As part of that outside-the-box thinking, Shepard took a hard look at his school's ID program and decided it was missing something. "While the school offered multidisciplinary business courses to better prepare design students," a local-area newspaper reports, "Shepard felt the classes were too detached from industry and real-world problems."
Around the same time, Shepard had attended the Portland edition of Startup Weekend, a traveling entrepreneurial program that visits cities to marshal creative brainpower--developers, designers, marketers, et cetera--and has them go from open-mic pitches to workable startups over the course of a 54-hour weekend. A panel of relevant experts oversees the proceedings, providing crucial real-world expertise and advice.
Inspired by this set-up, Shepard decided his ID program would benefit from a similar process. "At first I figured I'd just start up a club [to mimic the Startup Weekend process] at school," he says. But while discussing it with Molly Deas, the Art Institute's then-chairperson for the ID department, she pointed out that this would be a fantastic for-credit opportunity. Soon they'd hatched plans for it to be a semester-long course, run by Justin Pyle, a designer and adjunct professor Shepard had hit it off with.
Next came what you'd think would be the hard part: Soliciting industry partners. Shepard began cold-calling local businesses with design ties. "I was really surprised at how receptive they all were," Shepard recalls. After he explained what he was looking for—experienced businesses who could help give students an idea of what was really required to get products to market—he found people signing on. "The community here in Portland is a little bit smaller, so the ability to collaborate, and even reach out to someone who might be regarded as a competitor, is a little easier," he says. "It's more community-based." But Shepard's pitch probably had something to do with it as well: "One company that I asked to participate asked me 'What's in it for you?' I replied, 'It's about connecting with the community and promoting success, regardless of whether that's me or another student, or an independent designer.'"
The resultant Sponsored Studio course kicks off this April and thus far will feature the involvement of design agency Cinco, "innovation accelerator" and design strategy firm Industry PDX and eyewear design firm Look/See Goods, all based in Portland. Shepard's still in talks with others, as his goal is to have different industry partners speak every other week. He himself, meanwhile, will serve as an in-class facilitator. "The students will be really pushing themselves, so if someone doesn't have the time to say, locate a CNC machine shop to prototype their part, I'll step in to help facilitate connections and deal with overflow."

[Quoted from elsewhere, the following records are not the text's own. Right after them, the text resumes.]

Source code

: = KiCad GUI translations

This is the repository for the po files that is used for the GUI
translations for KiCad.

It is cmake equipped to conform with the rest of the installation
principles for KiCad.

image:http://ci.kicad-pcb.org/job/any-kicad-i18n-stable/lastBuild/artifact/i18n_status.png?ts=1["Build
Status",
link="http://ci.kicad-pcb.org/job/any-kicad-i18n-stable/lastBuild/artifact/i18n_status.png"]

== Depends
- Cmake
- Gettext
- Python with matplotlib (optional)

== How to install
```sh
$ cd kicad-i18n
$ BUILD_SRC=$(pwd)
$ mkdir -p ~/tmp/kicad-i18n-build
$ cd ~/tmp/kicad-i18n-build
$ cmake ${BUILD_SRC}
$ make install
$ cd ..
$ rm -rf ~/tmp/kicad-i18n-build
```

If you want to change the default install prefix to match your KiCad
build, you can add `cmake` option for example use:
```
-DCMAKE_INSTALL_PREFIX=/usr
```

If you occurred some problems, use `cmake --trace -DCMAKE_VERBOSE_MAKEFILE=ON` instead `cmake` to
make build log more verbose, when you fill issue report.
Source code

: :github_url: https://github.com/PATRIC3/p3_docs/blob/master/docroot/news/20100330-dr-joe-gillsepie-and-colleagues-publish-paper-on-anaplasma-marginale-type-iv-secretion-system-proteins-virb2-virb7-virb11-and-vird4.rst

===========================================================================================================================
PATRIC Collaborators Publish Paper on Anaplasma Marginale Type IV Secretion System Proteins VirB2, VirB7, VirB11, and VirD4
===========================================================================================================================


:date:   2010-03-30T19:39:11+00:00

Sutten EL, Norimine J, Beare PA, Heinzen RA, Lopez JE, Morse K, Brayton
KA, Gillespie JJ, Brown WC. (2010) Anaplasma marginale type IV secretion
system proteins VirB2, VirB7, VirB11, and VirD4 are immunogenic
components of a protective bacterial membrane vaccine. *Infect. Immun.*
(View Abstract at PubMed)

Shepard graduates later this year, though the Sponsored Studio will continue on pending its success. We asked Shepard what kind of job he's looking to land. "My dream job," he says, "is to work at one of these larger ID firms where I can really to dive into different facets of industrial design—working on a phone one week, rollerblades the next, or what have you. I like the idea of the constantly changing projects and being on a team that has different problems to solve."
What we'd like to see next from Shepard: We know you've been busy, but beef up that Coroflot page!